***** GIVEN ENTRIES
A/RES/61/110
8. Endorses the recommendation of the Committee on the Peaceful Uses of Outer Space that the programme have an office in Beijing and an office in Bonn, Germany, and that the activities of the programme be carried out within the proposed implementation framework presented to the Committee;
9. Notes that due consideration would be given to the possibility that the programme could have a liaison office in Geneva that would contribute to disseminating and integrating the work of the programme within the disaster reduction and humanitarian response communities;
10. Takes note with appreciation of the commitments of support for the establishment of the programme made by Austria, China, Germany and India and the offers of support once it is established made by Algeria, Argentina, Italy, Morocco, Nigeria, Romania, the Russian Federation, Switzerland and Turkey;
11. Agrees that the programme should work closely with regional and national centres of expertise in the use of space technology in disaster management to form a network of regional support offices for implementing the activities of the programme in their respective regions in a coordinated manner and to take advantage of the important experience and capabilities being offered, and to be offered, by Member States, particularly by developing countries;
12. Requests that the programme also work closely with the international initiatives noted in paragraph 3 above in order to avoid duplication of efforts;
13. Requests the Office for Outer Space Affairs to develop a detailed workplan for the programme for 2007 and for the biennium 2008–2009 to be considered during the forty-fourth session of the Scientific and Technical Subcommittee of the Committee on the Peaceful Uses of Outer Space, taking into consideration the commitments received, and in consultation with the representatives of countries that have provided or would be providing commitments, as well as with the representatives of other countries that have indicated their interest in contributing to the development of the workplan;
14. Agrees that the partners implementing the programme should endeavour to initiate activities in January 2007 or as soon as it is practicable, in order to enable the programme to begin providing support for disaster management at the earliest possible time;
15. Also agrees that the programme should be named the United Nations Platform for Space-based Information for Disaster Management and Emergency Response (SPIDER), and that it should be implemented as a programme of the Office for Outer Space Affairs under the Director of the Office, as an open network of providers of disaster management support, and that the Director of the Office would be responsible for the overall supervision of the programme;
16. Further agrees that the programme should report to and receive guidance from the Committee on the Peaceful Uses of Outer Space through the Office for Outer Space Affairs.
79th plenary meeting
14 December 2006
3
**********
For the word "commitments", say how many lines of the records above contain it. Reply with the number alone.

2